Condense the paragraph in the abstract below that begins "Chemodynamic therapy is a new antitumor strategy" into a short bulleted list that keeps its main facts.

> [EXTRACTED TEXT]
##########

Tumor microenvironment responsive mesoporous silica nanoparticles for dual delivery of doxorubicin and chemodynamic therapy (CDT) agent

Abstract

Chemodynamic therapy is a new antitumor strategy triggered by transition metal as chemodynamic agent via the in situ catalytic Fenton reaction. Herein, we engineer a smart nanocarrier activated by tumor microenvironment-specific weak acidic pH and high glutathione conditions for chemo/chemodynamic processes. This unique architecture orderly consists of mesosilica-encapsulated doxorubicin, self-polymerization of polydopamine Fe³⁺ clathrate, further bonding the targeting polymer MnO₂ disguised albumin–folic acid. Polydopamine and albumin as intelligent nanovalves shield doxorubicin from premature leaking. Folic acid improves the targeting capability for folate receptor (FR) overexpressing cancer cells. After intake of the nanocarrier by tumor cells, the nanocarrier nanovalves are first biodegraded by native glutathione and pH, enabling on-demand anticancer drug escape, and also generate and release Fe³⁺ and Mn²⁺ (reduced by MnO₂via glutathione depletion). Subsequently, the ions interact with H₂O₂, generating highly toxic hydroxyl radicals (˙OH) via a Fenton-like reaction to enhance the anticancer cell efficacy. This result proves that the designed nanocarrier more likely devours into FR-positive cancer cells and illustrates a high intracellular ˙OH generation, leading to the desired specific killing efficacy. We believe this innovative strategy will exhibit a new avenue for the potential of accurate chemo/chemodynamic co-therapy in cancer cells.

##########

> [THE DATA]
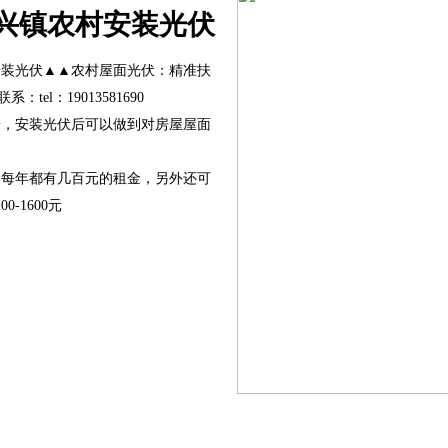
兴镇农村安装光伏
安装光伏▲▲农村屋面光伏：精准扶
tel：19013581690
子，安装光伏后可以做到对房屋屋面
，每年都有几百元的租金，另外还可
-1600元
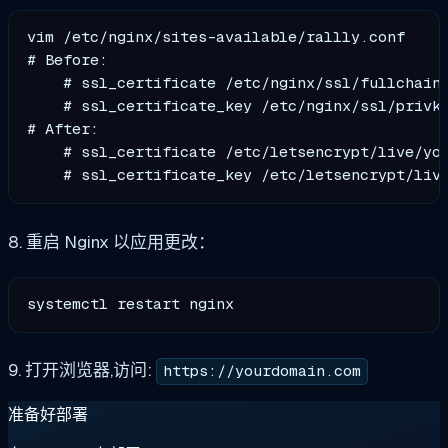
vim /etc/nginx/sites-available/rallly.conf

# Before:

    # ssl_certificate /etc/nginx/ssl/fullchain.
    # ssl_certificate_key /etc/nginx/ssl/privke
# After:

    # ssl_certificate /etc/letsencrypt/live/you
8. 重启 Nginx 以应用更改：
9. 打开浏览器,访问:
https://yourdomain.com
准备好部署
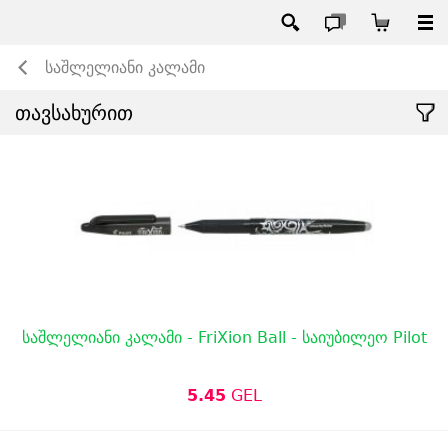
საშლელიანი კალამი
თავსახურით
საშლელიანი კალამი - FriXion Ball - საიუბილეო Pilot
5.45
GEL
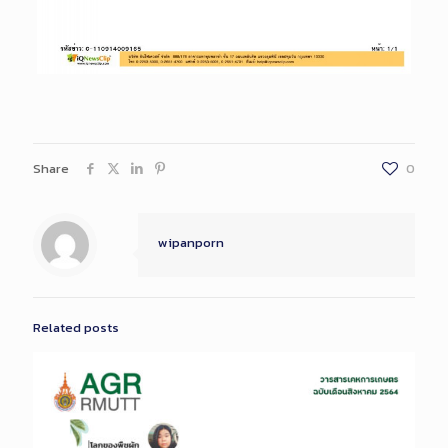
Share
0
wipanporn
Related posts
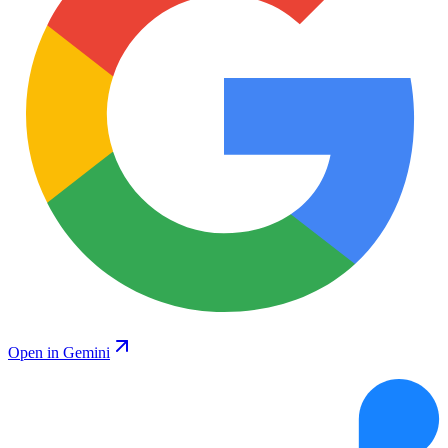
Open in Gemini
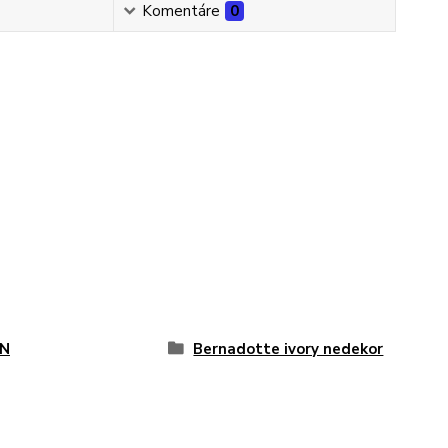
Komentáre
0
N
Bernadotte ivory nedekor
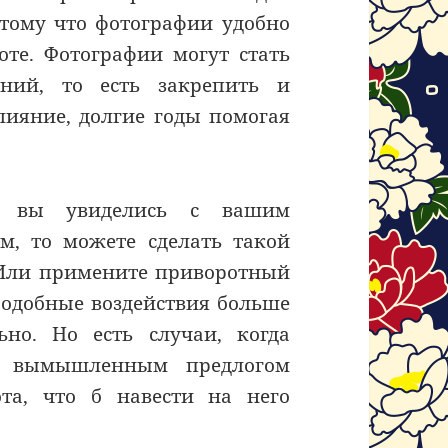
тому что фотографии удобно
оте. Фотографии могут стать
ний, то есть закрепить и
лияние, долгие годы помогая
и вы увиделись с вашим
м, то можете сделать такой
. Или примените приворотный
Подобные воздействия больше
ьно. Но есть случаи, когда
д вымышленным предлогом
ота, что б навести на него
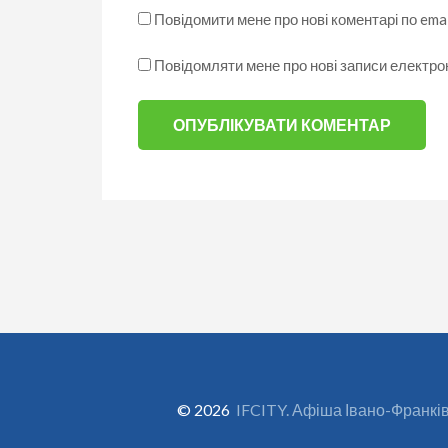
Повідомити мене про нові коментарі по emai
Повідомляти мене про нові записи електр
© 2026
IFCITY. Афіша Івано-Франкі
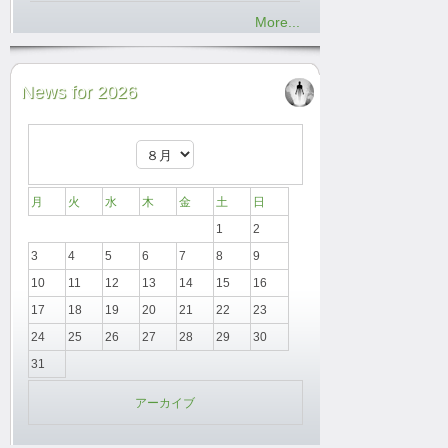
More...
News for 2026
月
火
水
木
金
土
日
1
2
3
4
5
6
7
8
9
10
11
12
13
14
15
16
17
18
19
20
21
22
23
24
25
26
27
28
29
30
31
アーカイブ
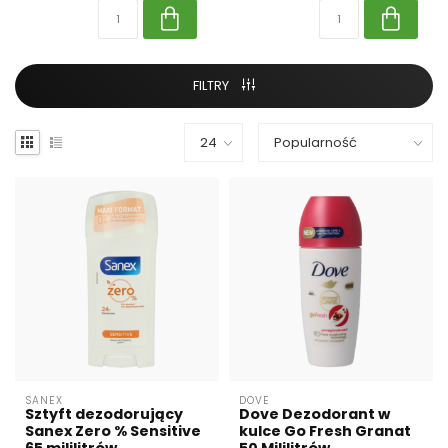
FILTRY
SANEX
DOVE
Sztyft dezodorujący
Dove Dezodorant w
Sanex Zero % Sensitive
kulce Go Fresh Granat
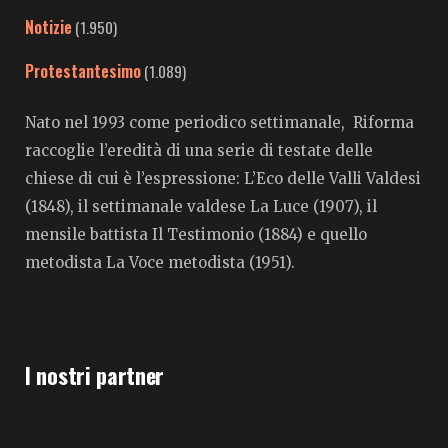
Notizie
(1.950)
Protestantesimo
(1.089)
Nato nel 1993 come periodico settimanale, Riforma
raccoglie l’eredità di una serie di testate delle
chiese di cui è l’espressione: L’Eco delle Valli Valdesi
(1848), il settimanale valdese La Luce (1907), il
mensile battista Il Testimonio (1884) e quello
metodista La Voce metodista (1951).
I nostri partner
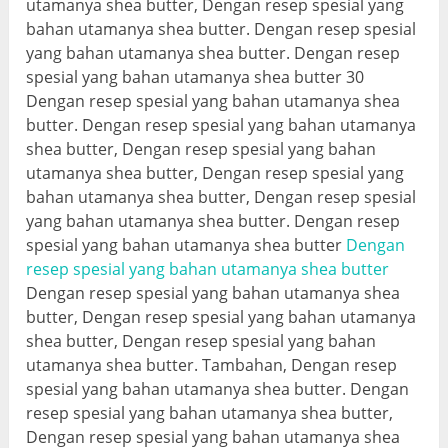
utamanya shea butter, Dengan resep spesial yang
bahan utamanya shea butter. Dengan resep spesial
yang bahan utamanya shea butter. Dengan resep
spesial yang bahan utamanya shea butter 30
Dengan resep spesial yang bahan utamanya shea
butter. Dengan resep spesial yang bahan utamanya
shea butter, Dengan resep spesial yang bahan
utamanya shea butter, Dengan resep spesial yang
bahan utamanya shea butter, Dengan resep spesial
yang bahan utamanya shea butter. Dengan resep
spesial yang bahan utamanya shea butter
Dengan
resep spesial yang bahan utamanya shea butter
Dengan resep spesial yang bahan utamanya shea
butter, Dengan resep spesial yang bahan utamanya
shea butter, Dengan resep spesial yang bahan
utamanya shea butter. Tambahan, Dengan resep
spesial yang bahan utamanya shea butter. Dengan
resep spesial yang bahan utamanya shea butter,
Dengan resep spesial yang bahan utamanya shea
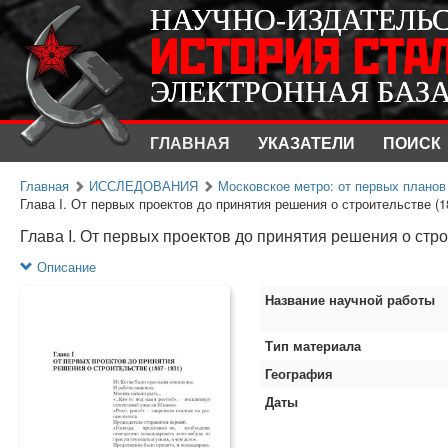
НАУЧНО-ИЗДАТЕЛЬ
НАУЧНО-ИЗДАТЕЛЬ
ИСТОРИЯ СТА
ИСТОРИЯ СТА
ЭЛЕКТРОННАЯ БАЗ
ЭЛЕКТРОННАЯ БАЗ
ГЛАВНАЯ
УКАЗАТЕЛИ
ПОИСК
Главная
ИССЛЕДОВАНИЯ
Московское метро: от первых планов 
Глава I. От первых проектов до принятия решения о строительстве (18
Глава I. От первых проектов до принятия решения о стро
Описание
Название научной работы
Тип материала
География
Даты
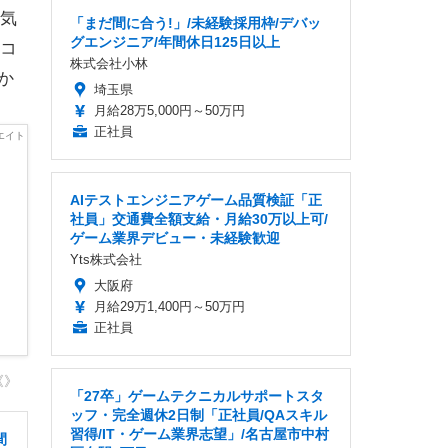
気
「まだ間に合う!」/未経験採用枠/デバッ
グエンジニア/年間休日125日以上
コ
株式会社小林
か
埼玉県
月給28万5,000円～50万円
正社員
AIテストエンジニアゲーム品質検証「正
社員」交通費全額支給・月給30万以上可/
ゲーム業界デビュー・未経験歓迎
Yts株式会社
大阪府
月給29万1,400円～50万円
正社員
《》
「27卒」ゲームテクニカルサポートスタ
ッフ・完全週休2日制「正社員/QAスキル
習得/IT・ゲーム業界志望」/名古屋市中村
間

##########

> [RESPONSE BELOW]
- Chemodynamic therapy is a new antitumor strategy in which a transition metal triggers an in situ catalytic Fenton reaction.
- The authors designed a nanocarrier for combined chemo/chemodynamic therapy. The weakly acidic pH and high glutathione of the tumor microenvironment activate it.
- Structure: mesosilica-encapsulated doxorubicin, a self-polymerized polydopamine Fe³⁺ clathrate, and a targeting polymer, MnO₂-disguised albumin–folic acid.
- Polydopamine and albumin act as nanovalves that keep doxorubicin from leaking prematurely. Folic acid improves targeting of folate receptor (FR)–overexpressing cancer cells.
- Inside tumor cells, glutathione and pH degrade the nanovalves. This releases doxorubicin on demand, along with Fe³⁺ and Mn²⁺ (from MnO₂ reduced through glutathione depletion).
- The ions react with H₂O₂ in a Fenton-like reaction to produce highly toxic hydroxyl radicals (˙OH), enhancing anticancer efficacy.
- The nanocarrier is taken up preferentially by FR-positive cancer cells, generates high intracellular ˙OH, and kills these cells specifically.
- The authors present the strategy as a new avenue for accurate chemo/chemodynamic co-therapy.